La mécanique quantique décrit la matière à l’échelle atomique. Les particules élémentaires constituant la matière y présentent des niveaux d’énergie ou des moments cinétiques qui ne peuvent prendre que certaines valeurs bien précises (les quanta), proportionnelles à la constante de Planck, notée h. Cette constante exprime par exemple l’énergie d’un photon relativement à sa fréquence n, selon la relation E = hn. La gravitation quantique à boucles va considérer que les grains d’espace obéissent à des règles similaires et qu’ils sont susceptibles de prendre un certain nombre d’états bien définis.

Si chaque grain d’espace est un petit polyèdre, ses éléments constitutifs seront caractérisés par leur nombre de surfaces de mesure déterminée, et par les angles entre les normales à ces surfaces. Ces éléments vont constituer les quanta d’espace ou quanta du champ gravitationnel. Par analogie avec la mécanique quantique, on a choisi d’utiliser le terme spin pour caractériser la structure particulière de ces états. En mécanique quantique, le spin d’un électron peut être interprété comme son moment cinétique ; il peut prendre les valeurs 1/2 et – 1/2 en fonction de son sens de rotation. Une mesure de spin n’est possible que dans une direction de l’espace. C’est une conséquence du principe d’incertitude.


 

Petite échelle et grande échelle

Le passage à la géométrie discrète de l’espace se fait en appelant spins les nombres quantiques déterminant l’aire de chaque face de grains. Les volumes de ces cellules primaires deviennent des tenseurs invariants, dont les valeurs particulières constituent d’autres nombres quantiques. Les grains d’espace étant en relation de contiguïté, on va parler de réseaux de spins. Chaque état de l’espace est caractérisé par le réseau qui précise quel quantum d’espace est en relation avec quel autre. Ces réseaux de spins décrivent la structure quantique de l’espace, qui est définie par un nuage de probabilités de transition de réseaux de spins, désigné par l’expression mousse de spin. Le terme boucle qui qualifie la théorie aujourd’hui y trouve sa justification, la boucle constituant le réseau le plus élémentaire !

Tout comme l’énergie d’un photon ne peut prendre que certaines valeurs particulières, l’aire A d’une petite surface en gravité quantique doit suivre la relation suivante :

\( A=8\pi h\gamma \frac{hG}{c^{3}}\sqrt{j(j+1)}.\)

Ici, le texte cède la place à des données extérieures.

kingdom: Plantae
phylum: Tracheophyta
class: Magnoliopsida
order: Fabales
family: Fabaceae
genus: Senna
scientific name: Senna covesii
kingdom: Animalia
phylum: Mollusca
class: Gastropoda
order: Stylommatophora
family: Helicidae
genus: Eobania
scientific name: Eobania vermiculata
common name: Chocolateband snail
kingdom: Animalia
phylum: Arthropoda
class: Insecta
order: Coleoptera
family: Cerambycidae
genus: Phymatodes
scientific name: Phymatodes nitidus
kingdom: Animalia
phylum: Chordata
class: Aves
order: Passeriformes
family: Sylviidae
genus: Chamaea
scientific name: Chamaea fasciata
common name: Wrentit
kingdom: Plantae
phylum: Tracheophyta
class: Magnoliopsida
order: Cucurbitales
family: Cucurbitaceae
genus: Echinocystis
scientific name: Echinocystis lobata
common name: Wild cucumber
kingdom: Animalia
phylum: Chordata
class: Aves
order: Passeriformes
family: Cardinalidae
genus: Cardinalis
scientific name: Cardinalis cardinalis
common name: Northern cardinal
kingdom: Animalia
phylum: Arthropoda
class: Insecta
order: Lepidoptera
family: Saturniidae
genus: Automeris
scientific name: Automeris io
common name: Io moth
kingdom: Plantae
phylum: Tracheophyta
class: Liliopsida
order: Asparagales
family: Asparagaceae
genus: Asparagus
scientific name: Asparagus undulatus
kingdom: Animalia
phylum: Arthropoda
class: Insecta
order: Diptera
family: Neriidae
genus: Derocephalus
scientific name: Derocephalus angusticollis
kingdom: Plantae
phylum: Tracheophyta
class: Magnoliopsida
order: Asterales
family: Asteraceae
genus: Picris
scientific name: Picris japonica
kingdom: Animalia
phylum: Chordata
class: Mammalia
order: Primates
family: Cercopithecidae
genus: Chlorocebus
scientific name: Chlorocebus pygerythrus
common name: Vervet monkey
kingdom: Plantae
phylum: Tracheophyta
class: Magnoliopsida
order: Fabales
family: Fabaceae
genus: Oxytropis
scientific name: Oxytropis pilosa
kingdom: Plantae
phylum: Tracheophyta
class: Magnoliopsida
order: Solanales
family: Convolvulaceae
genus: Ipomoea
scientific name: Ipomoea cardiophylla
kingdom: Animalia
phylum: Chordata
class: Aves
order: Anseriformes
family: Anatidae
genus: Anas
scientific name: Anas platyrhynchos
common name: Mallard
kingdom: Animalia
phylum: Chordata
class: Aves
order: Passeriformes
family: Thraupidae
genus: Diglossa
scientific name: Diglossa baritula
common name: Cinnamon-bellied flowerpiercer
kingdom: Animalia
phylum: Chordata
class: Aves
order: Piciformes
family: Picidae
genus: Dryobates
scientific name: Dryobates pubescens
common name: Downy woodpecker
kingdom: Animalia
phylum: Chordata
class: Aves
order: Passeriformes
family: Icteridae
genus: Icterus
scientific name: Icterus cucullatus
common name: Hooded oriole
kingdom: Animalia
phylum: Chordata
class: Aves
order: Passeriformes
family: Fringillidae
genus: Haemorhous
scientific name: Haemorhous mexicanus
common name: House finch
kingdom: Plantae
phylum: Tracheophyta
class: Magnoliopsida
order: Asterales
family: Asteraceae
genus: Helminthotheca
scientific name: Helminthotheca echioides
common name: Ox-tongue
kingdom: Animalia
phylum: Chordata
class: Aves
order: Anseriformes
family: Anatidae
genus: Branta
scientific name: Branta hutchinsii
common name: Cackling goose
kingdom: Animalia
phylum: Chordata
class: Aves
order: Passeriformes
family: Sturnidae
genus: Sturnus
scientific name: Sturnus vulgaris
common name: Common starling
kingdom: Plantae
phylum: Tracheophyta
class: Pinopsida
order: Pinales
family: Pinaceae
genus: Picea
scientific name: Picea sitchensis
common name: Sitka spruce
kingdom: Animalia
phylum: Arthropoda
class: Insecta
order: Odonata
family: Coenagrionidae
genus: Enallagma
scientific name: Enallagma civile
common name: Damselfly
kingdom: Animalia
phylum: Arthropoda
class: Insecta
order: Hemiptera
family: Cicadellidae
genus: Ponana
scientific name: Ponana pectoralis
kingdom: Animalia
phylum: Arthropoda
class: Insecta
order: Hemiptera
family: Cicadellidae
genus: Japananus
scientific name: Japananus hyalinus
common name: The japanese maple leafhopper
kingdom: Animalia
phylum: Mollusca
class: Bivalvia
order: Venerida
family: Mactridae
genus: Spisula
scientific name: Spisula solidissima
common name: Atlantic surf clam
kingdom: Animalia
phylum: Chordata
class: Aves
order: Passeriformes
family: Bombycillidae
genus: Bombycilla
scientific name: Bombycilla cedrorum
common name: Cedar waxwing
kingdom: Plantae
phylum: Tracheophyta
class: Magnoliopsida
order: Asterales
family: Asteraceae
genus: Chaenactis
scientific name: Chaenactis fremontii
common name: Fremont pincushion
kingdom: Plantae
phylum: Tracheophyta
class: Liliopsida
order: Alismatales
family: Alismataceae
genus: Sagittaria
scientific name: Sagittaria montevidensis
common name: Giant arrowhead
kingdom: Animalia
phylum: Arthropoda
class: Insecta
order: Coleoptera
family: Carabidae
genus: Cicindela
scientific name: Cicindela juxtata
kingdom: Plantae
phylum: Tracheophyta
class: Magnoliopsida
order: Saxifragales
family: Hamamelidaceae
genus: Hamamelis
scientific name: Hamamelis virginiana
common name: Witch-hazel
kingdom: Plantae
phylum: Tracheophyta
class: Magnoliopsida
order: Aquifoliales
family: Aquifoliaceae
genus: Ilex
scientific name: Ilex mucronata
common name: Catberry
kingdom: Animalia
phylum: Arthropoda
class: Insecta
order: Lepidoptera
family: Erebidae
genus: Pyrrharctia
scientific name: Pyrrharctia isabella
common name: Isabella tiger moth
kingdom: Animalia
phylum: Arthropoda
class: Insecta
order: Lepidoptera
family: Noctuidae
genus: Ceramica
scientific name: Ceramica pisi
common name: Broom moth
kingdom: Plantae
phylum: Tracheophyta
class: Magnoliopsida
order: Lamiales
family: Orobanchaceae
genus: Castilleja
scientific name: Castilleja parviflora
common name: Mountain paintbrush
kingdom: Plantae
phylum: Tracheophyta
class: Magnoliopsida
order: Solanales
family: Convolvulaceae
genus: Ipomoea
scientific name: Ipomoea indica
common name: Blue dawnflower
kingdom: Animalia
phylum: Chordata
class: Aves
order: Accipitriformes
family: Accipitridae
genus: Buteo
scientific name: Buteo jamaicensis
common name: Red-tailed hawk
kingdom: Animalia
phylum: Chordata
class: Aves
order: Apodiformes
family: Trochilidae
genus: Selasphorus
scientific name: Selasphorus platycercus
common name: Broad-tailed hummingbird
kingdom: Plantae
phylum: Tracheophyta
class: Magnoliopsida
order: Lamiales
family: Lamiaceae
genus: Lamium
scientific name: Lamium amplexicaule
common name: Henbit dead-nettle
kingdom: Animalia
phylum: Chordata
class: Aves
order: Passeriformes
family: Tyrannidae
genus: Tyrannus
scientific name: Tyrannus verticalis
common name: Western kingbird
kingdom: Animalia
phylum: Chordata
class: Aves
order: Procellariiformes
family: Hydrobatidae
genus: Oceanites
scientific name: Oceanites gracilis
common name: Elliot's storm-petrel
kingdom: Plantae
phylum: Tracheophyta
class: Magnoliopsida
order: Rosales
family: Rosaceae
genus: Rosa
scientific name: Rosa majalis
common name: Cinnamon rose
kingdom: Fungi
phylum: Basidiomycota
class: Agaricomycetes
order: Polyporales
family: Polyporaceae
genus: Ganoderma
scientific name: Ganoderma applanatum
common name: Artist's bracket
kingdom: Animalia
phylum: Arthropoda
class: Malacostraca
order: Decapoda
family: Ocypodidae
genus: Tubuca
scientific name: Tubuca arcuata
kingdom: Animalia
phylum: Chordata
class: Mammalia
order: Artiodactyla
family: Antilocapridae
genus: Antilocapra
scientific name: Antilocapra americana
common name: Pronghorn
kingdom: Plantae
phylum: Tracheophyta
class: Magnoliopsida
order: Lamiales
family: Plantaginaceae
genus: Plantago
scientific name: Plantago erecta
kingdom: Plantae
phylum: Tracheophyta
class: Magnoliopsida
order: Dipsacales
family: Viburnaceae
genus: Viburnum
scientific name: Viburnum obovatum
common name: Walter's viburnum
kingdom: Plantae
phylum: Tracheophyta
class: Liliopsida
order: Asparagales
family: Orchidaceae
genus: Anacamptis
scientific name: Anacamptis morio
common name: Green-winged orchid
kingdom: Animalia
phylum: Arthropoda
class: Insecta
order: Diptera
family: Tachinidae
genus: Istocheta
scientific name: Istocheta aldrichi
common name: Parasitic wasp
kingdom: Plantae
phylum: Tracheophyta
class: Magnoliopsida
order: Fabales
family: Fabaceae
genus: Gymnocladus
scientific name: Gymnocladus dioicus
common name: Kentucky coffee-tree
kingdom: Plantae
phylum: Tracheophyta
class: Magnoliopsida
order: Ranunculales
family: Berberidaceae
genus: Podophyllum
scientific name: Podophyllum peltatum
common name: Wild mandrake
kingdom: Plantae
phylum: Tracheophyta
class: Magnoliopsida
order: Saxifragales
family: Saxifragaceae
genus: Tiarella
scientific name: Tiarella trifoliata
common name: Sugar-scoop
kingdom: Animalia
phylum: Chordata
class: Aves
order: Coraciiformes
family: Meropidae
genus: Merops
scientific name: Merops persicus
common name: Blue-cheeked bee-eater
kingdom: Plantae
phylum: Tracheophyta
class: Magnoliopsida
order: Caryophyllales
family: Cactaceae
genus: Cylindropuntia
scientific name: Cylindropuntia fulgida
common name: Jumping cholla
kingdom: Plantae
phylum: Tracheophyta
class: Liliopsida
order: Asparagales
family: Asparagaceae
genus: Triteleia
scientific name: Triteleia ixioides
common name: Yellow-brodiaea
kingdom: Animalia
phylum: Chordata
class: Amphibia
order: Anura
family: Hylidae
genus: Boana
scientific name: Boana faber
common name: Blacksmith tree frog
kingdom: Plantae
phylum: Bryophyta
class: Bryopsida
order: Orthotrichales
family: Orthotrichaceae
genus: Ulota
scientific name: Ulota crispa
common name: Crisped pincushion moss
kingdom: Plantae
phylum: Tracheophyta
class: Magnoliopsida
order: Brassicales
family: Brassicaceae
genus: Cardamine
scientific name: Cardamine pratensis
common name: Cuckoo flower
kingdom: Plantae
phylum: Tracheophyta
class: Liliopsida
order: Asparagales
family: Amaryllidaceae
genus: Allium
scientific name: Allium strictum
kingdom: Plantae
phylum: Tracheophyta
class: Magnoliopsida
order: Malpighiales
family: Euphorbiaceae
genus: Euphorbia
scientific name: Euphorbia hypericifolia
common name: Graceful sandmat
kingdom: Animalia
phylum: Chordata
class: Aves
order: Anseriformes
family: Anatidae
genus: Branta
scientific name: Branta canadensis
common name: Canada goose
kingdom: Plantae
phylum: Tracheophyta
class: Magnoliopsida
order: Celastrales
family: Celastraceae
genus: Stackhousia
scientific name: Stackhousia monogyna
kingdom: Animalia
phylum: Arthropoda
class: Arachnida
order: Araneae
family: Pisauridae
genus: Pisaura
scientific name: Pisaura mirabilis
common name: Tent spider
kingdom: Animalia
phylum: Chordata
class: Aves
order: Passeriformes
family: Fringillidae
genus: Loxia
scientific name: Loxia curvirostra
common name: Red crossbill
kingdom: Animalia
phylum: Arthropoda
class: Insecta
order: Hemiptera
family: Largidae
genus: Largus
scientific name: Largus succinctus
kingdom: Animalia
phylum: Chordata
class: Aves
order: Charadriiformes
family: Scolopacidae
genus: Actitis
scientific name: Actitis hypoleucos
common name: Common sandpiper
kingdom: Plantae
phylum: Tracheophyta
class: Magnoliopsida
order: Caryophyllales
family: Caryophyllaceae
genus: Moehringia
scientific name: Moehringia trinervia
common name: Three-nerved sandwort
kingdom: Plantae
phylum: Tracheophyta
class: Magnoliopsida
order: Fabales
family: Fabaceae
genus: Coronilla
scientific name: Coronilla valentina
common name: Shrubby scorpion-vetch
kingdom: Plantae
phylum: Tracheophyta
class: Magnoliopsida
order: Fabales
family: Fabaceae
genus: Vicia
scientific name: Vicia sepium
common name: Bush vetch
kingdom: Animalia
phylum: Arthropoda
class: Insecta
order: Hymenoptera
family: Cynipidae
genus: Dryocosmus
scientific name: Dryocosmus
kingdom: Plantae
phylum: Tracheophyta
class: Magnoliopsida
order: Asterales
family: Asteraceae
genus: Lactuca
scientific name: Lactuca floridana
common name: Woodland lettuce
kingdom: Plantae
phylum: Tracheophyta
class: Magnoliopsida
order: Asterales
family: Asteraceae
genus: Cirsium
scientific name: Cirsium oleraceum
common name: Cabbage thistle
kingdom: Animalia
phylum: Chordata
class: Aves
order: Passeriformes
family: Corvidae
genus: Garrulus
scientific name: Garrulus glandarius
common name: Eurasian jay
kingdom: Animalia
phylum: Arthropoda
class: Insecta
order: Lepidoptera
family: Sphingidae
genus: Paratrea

Dans cette expression, G est la constante gravitationnelle, c est la vitesse de la lumière dans le vide,  \( \gamma\)  est une constante sans dimension et j est un nombre entier ou demi-entier positif quelconque : c’est le spin de la structure granulaire de l’espace.

Certains états élevés de spin, correspondant à des nombres quantiques élevés, sont à même de décrire des champs gravitationnels macroscopiques ! Le lien se tisse entre très petite et grande échelle. En « choisissant bien » les probabilités de transition, en considérant la « bonne mousse », la théorie est compatible avec la relativité générale, qui en devient la limite. Ces résultats encourageants seront-ils confirmés ? Nul ne le sait. Mais la théorie quantique à boucles est un premier pas de construction d’un cadre mathématique pour une théorie quantique de l’espace-temps.